Mentored by team captains Johnson and James Worthy, as well as longtime veterans Byron Scott and A.C. Green, Divac, All-Rookie First Team selection, spent seven formative years in Southern California, elevating his game each season and making his presence felt in the postseason during the Lakers’ run to the 1991 Finals.
After a two-year stop in Charlotte, Divac, intrigued by an overhauled Kings roster, ventured to Sacramento, where he’d enjoy his most productive and memorable six-year stretch. His No. 21 jersey was retired in a 2009 ceremony, and proudly hangs in the rafters at Golden 1 Center as a reminder of his indelible influence on the franchise.
The Sacramento center didn’t receive the same kind of national recognition as Webber, a five-time All-NBA Teamer and perennial All-Star, or Stojakovic, the sweet-shooting wing who brought home back-to-back Three-Point Contest trophies. But Divac, bestowed the title of “best teammate” by nearly anyone with whom he’s shared a locker room, served as the Kings’ irreplaceable leader and galvanizer during the franchise’s ascent from punchy first-round fodder to legitimate title challenger.
The most common refrain about those Kings teams is how they found the recipe for the way basketball is supposed to be played – unselfishly, collaboratively, trustingly – and Divac’s well-rounded, reliable game, and predilection for keeping his teammates loose and confident, were the not-so-secret ingredients.

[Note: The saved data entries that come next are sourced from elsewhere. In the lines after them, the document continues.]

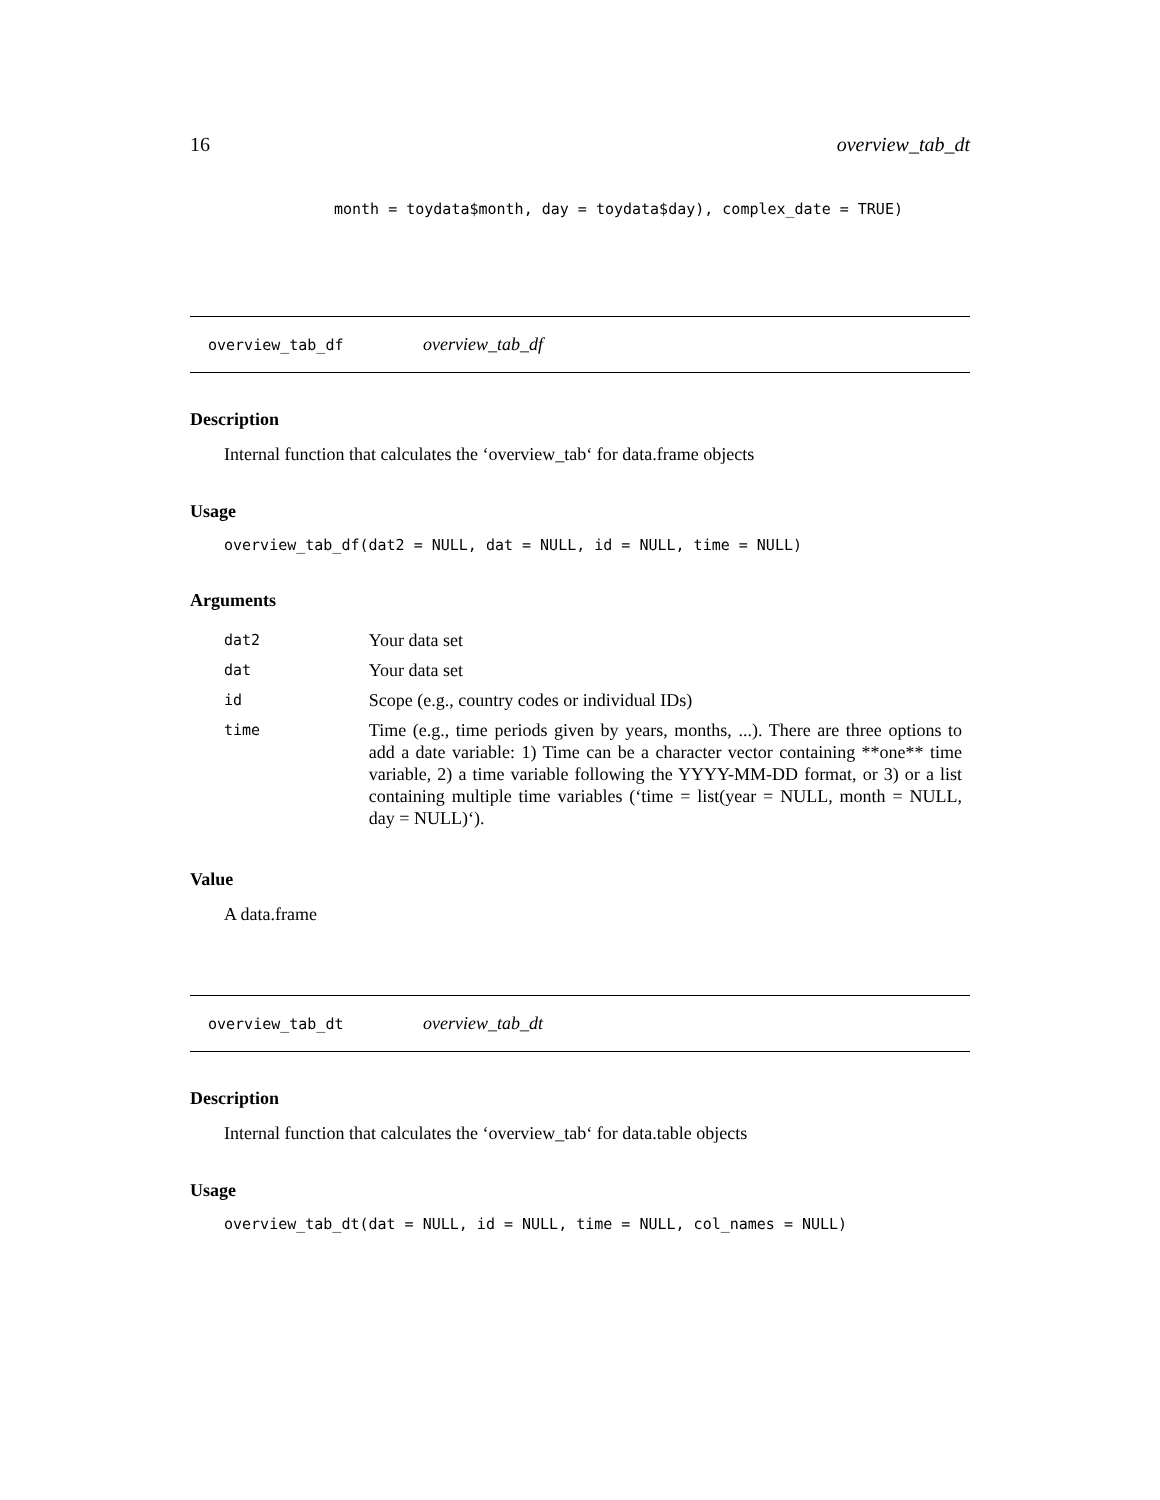16 overview_tab_dt
month = toydata$month, day = toydata$day), complex_date = TRUE)
overview_tab_df overview_tab_df
Description
Internal function that calculates the ‘overview_tab‘ for data.frame objects
Usage
overview_tab_df(dat2 = NULL, dat = NULL, id = NULL, time = NULL)
Arguments
| dat2 | Your data set |
| dat | Your data set |
| id | Scope (e.g., country codes or individual IDs) |
| time | Time (e.g., time periods given by years, months, ...). There are three options to add a date variable: 1) Time can be a character vector containing **one** time variable, 2) a time variable following the YYYY-MM-DD format, or 3) or a list containing multiple time variables (‘time = list(year = NULL, month = NULL, day = NULL)‘). |
Value
A data.frame
overview_tab_dt overview_tab_dt
Description
Internal function that calculates the ‘overview_tab‘ for data.table objects
Usage
overview_tab_dt(dat = NULL, id = NULL, time = NULL, col_names = NULL)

“Vlade is one of the most genuine human beings you will ever meet,” said former Kings guard Bobby Jackson. “He was the glue that held our diverse team together.”
To this day, it’s practically impossible to watch only a single highlight of Divac’s passing on YouTube; doing so comes with the risk of falling down an inescapable rabbit hole of montages that are marvelous for their balance of showmanship and simplicity.
A center with the vision of a point guard, he turned the assist into an artform, slinging one-handed dimes over his shoulder or tossing diagonal bounce passes to find teammates perfectly in stride behind the arc. Sometimes they were unexpectedly flashy, like a no-look dish to No. 4 streaking to the rim, and other times they were textbook routine, but just about any pass out of his hands was on the money.
“Vlade was a special player,” Webber said. “He was one of the first big-men hybrids and his impact on the game was felt worldwide. I remember watching Vlade run with the Lakers ... he was so smooth. He was a great teammate and one of the best passers I’ve been honored to play with.”
There’s no debate that Divac belongs, by any statistical measure, in the pantheon of greatest passing centers the game has ever seen. From the time he entered the League, of all players listed at 7-feet or taller, none averaged more assists per 36 minutes (3.8), and only two – Marc and Pau Gasol – have assisted on a higher share of teammates’ baskets (16.0), according to basketball-reference.com.
Divac was a rare, unassuming star who could dominate a game without scoring in bunches, but rather by making everyone around him better. And when he opted to keep the ball, he’d slip in underhanded scoop shots that left defenders standing befuddled or pull opposing centers away from the rim with a smooth face-up jumper.
With Divac anchoring the middle, the Kings won nearly three-quarters of the time in the regular season (301-159 overall) and reached the Playoffs in each of his six years, twice winning the division crown and coming an overtime short of reaching the Finals in 2002.
Now, entering his fifth season as Kings general manager, fresh off a season in which Sacramento made a remarkable 12-win improvement, Divac is hoping his team, one day, surpasses the myriad accomplishments of his early 2000s squads.
Before he stepped down a flight of stairs from the Symphony Hall stage, the 51-year-old had one more message for the audience, a touching simile for how the all-encompassing game continues to shape his worldview.
“Basketball is like life, and life is like basketball; it’s just a game,” he said. “So let's play it the best we can while we're still here: with love, compassion, selflessness, fair play, and supporting each other to be bigger and better human beings.”